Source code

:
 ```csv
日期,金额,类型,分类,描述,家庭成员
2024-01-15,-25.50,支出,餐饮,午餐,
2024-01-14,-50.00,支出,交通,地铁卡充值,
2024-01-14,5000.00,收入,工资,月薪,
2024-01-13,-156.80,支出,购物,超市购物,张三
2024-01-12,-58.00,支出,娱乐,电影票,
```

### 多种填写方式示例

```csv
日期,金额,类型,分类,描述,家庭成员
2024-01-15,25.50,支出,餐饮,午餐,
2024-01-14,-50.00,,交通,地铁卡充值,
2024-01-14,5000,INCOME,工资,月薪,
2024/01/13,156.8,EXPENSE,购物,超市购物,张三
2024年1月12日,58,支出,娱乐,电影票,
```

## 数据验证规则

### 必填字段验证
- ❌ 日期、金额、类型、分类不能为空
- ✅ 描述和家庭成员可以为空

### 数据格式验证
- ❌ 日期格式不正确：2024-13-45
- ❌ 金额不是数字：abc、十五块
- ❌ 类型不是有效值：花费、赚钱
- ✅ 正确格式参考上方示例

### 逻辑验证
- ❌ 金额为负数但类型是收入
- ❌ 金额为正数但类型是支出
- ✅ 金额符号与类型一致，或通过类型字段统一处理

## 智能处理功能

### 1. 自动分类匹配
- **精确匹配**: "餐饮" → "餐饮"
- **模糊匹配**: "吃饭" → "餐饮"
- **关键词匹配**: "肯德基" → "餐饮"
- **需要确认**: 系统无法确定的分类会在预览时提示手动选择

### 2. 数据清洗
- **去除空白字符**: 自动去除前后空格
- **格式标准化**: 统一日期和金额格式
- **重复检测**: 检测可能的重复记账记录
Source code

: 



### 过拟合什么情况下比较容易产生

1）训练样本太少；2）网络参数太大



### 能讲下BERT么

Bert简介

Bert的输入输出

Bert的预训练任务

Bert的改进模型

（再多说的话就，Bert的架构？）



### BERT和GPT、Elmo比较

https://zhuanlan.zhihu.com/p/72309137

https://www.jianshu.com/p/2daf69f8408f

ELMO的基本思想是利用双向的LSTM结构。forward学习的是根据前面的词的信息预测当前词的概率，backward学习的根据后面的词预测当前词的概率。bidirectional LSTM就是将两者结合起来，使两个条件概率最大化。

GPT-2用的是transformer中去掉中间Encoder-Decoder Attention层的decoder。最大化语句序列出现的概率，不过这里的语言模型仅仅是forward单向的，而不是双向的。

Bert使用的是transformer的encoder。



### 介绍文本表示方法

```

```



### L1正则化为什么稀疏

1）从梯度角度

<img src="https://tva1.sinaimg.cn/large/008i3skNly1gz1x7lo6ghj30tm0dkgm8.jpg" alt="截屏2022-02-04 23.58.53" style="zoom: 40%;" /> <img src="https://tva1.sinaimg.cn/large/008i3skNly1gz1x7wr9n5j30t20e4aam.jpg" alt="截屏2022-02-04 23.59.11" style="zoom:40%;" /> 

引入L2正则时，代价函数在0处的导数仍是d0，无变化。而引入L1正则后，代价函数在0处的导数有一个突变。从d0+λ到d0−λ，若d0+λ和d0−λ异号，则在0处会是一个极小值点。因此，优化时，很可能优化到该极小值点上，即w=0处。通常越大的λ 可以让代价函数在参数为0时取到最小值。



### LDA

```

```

__PROBLEM TO SOLVE__. What you return must be the lines above that run from the line with "- ✅ 金额符号与类型一致，或通过类型字段统一处理" to the line with "https://www.jianshu.com/p/2daf69f8408f", inclusive, each copied exactly.

__RESULT OF THE TASK__.
- ✅ 金额符号与类型一致，或通过类型字段统一处理

## 智能处理功能

### 1. 自动分类匹配
- **精确匹配**: "餐饮" → "餐饮"
- **模糊匹配**: "吃饭" → "餐饮"
- **关键词匹配**: "肯德基" → "餐饮"
- **需要确认**: 系统无法确定的分类会在预览时提示手动选择

### 2. 数据清洗
- **去除空白字符**: 自动去除前后空格
- **格式标准化**: 统一日期和金额格式
- **重复检测**: 检测可能的重复记账记录
Source code

: 



### 过拟合什么情况下比较容易产生

1）训练样本太少；2）网络参数太大



### 能讲下BERT么

Bert简介

Bert的输入输出

Bert的预训练任务

Bert的改进模型

（再多说的话就，Bert的架构？）



### BERT和GPT、Elmo比较

https://zhuanlan.zhihu.com/p/72309137

https://www.jianshu.com/p/2daf69f8408f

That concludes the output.